### [Data in this exercise]
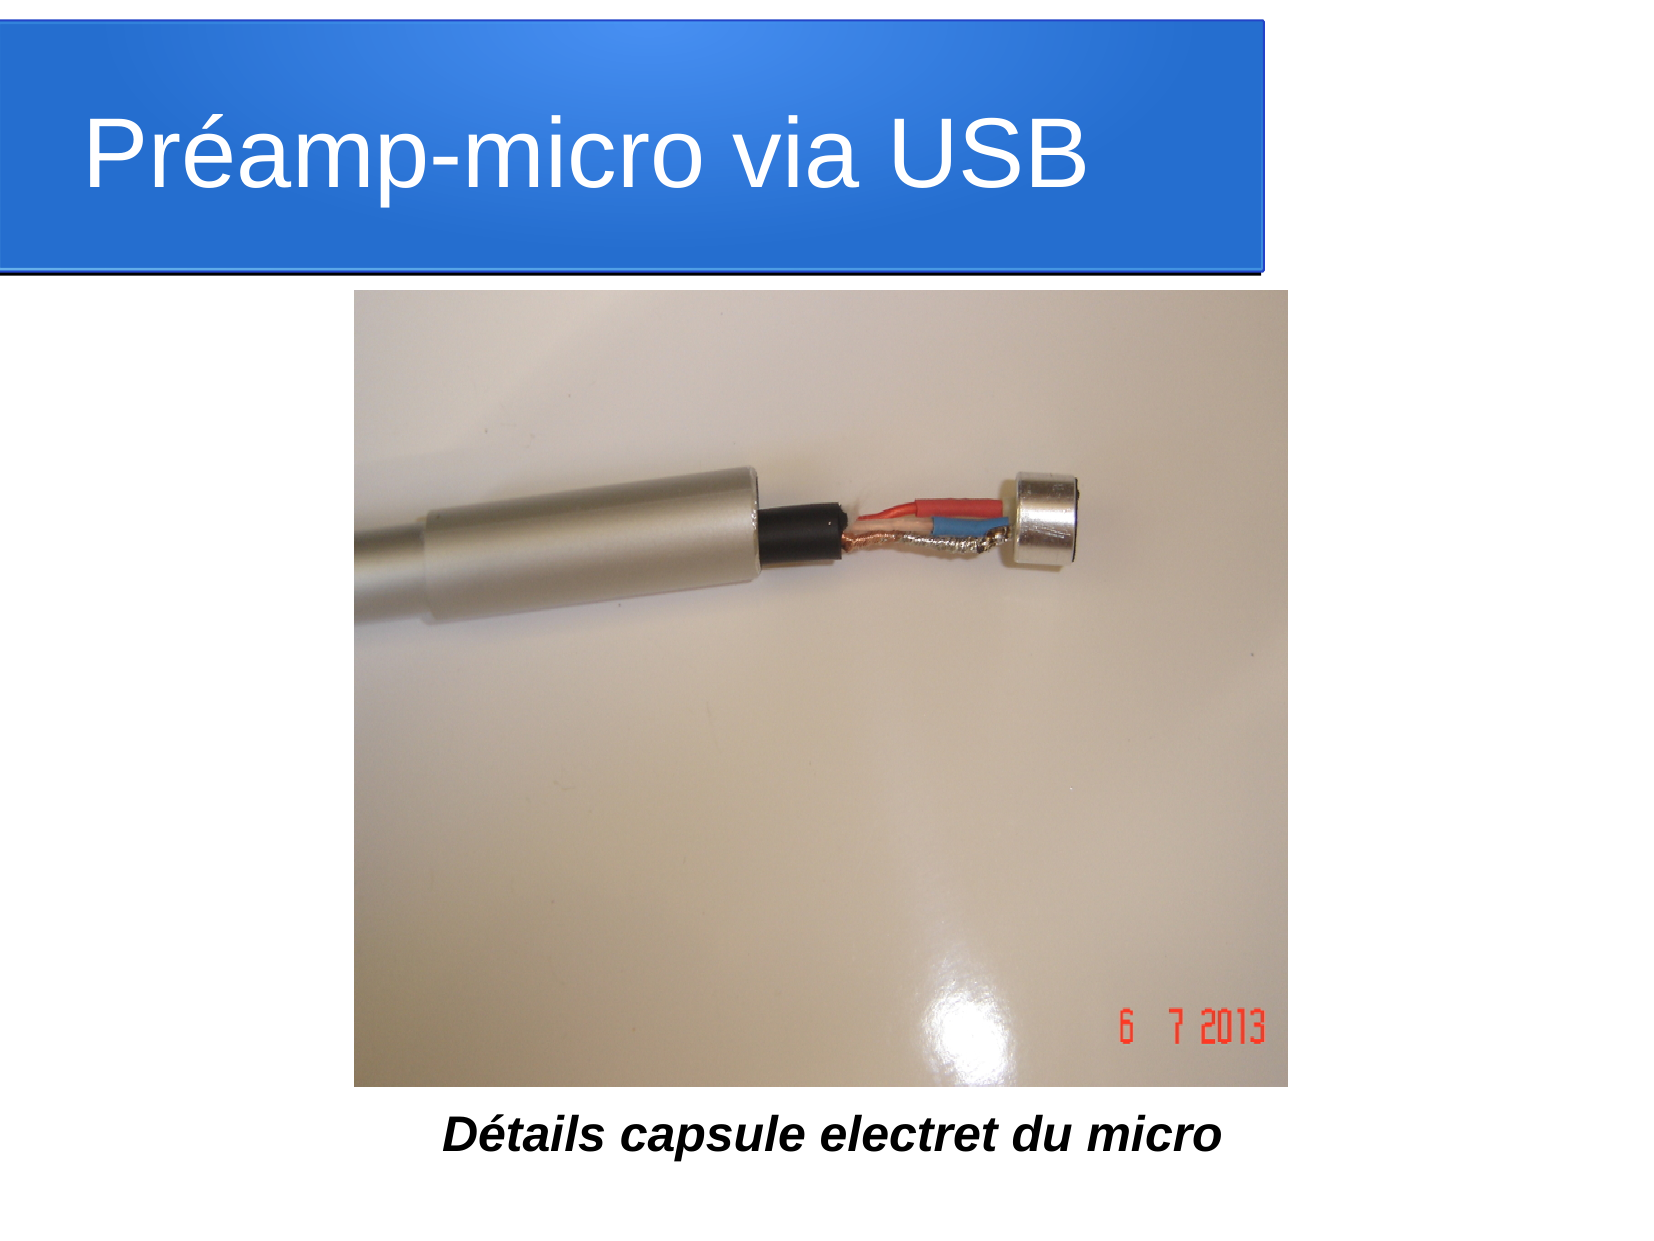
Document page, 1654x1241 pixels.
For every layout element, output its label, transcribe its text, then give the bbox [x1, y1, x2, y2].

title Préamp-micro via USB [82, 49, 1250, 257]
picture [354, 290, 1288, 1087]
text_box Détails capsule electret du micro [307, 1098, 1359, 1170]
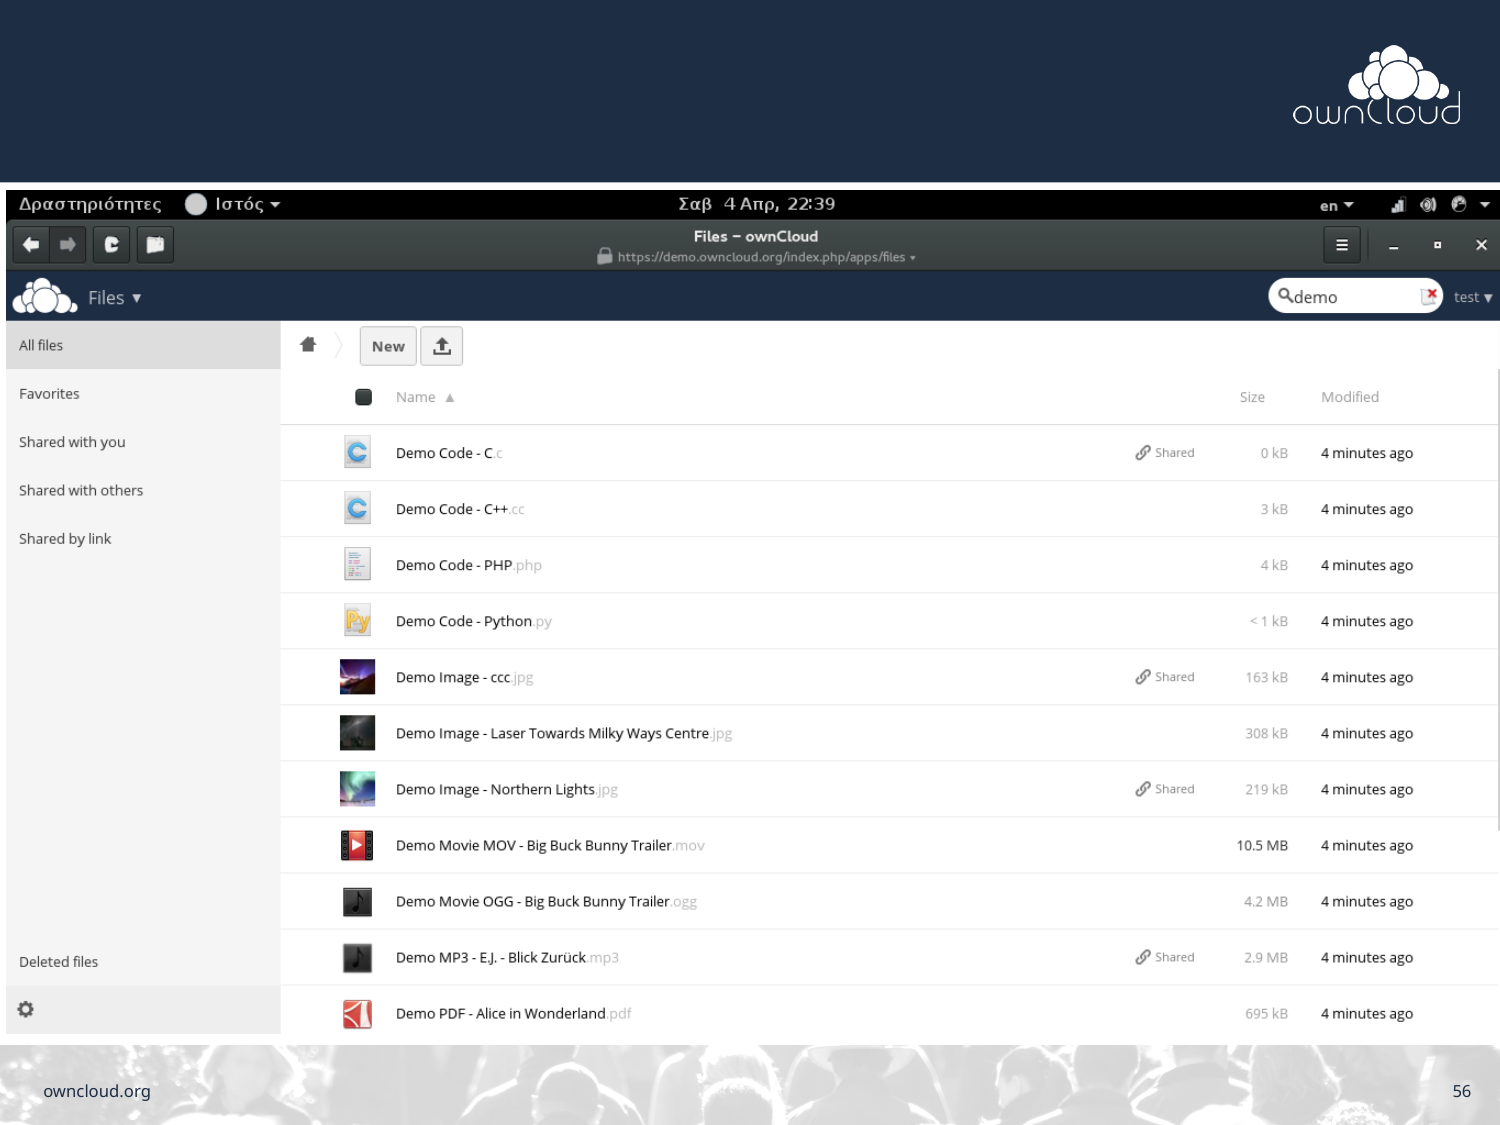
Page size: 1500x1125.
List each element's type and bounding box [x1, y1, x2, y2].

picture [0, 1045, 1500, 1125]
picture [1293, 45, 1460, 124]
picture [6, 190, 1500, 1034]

### [Set task]
Give every line of the records as a JSON list of strings, one string per line, skipping blank lines and leaving the pictures out.

### [Correct answer]
[
  "Document page, 1654x1241 pixels.",
  "For every layout element, output its label, transcribe its text, then give the bbox [x1, y1, x2, y2].",
  "title Préamp-micro via USB [82, 49, 1250, 257]",
  "picture [354, 290, 1288, 1087]",
  "text_box Détails capsule electret du micro [307, 1098, 1359, 1170]",
  "Page size: 1500x1125.",
  "List each element's type and bounding box [x1, y1, x2, y2].",
  "picture [0, 1045, 1500, 1125]",
  "picture [1293, 45, 1460, 124]",
  "picture [6, 190, 1500, 1034]"
]